DATA IN THIS EXERCISE:
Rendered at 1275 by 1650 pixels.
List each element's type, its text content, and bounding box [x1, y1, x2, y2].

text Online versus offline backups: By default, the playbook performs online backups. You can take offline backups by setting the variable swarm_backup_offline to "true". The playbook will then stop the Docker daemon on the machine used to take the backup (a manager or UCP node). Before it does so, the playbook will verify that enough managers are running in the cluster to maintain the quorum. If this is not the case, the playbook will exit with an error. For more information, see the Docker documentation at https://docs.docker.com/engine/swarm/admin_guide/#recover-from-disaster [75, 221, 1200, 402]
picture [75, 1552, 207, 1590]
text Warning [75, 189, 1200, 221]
* * *
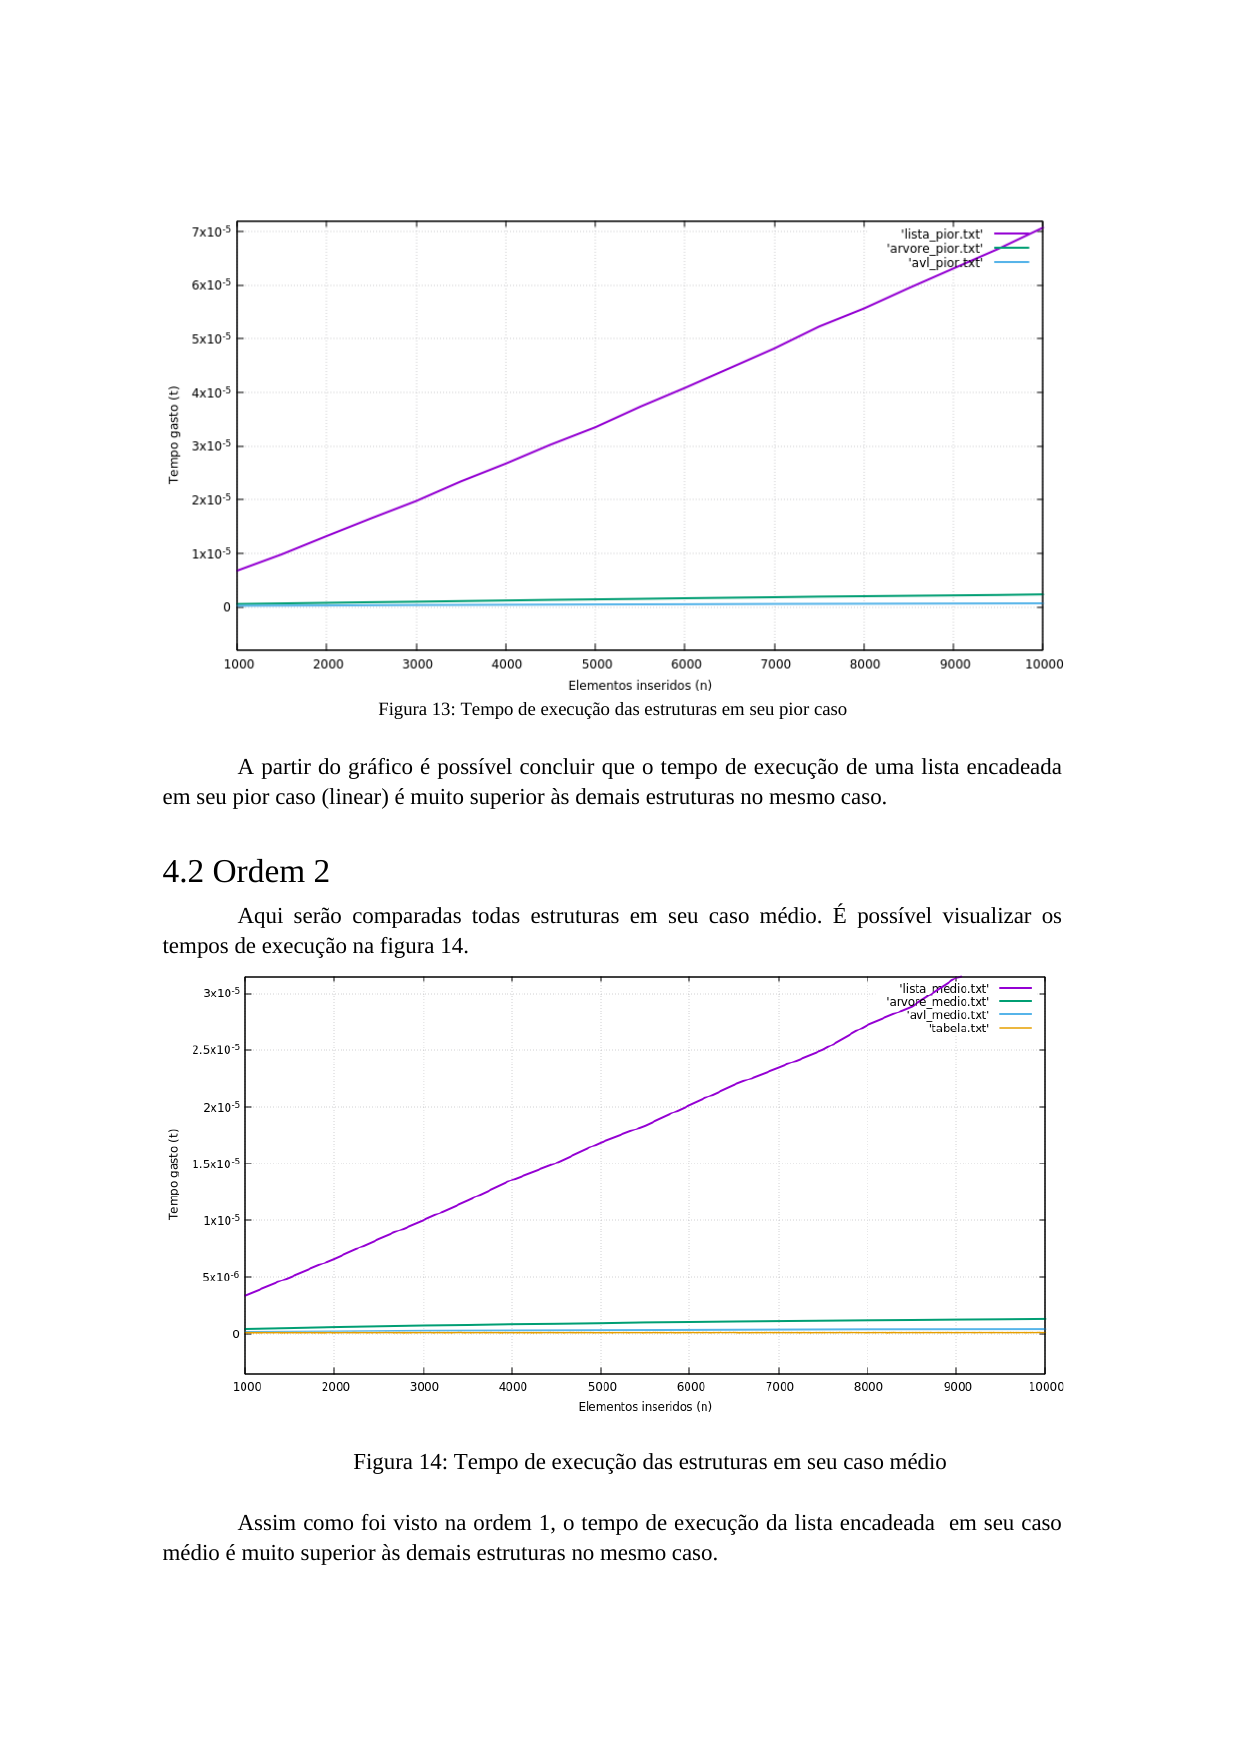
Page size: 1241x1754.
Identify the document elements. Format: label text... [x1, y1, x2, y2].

REQUEST: Retype exactly the lines of the data above that fall between the line with "Page size: 1241x1754." and the line with "Identify the document", inclusive, and add nothing.

SOLUTION BELOW:
Page size: 1241x1754.
Identify the document elements. Format: label text... [x1, y1, x2, y2].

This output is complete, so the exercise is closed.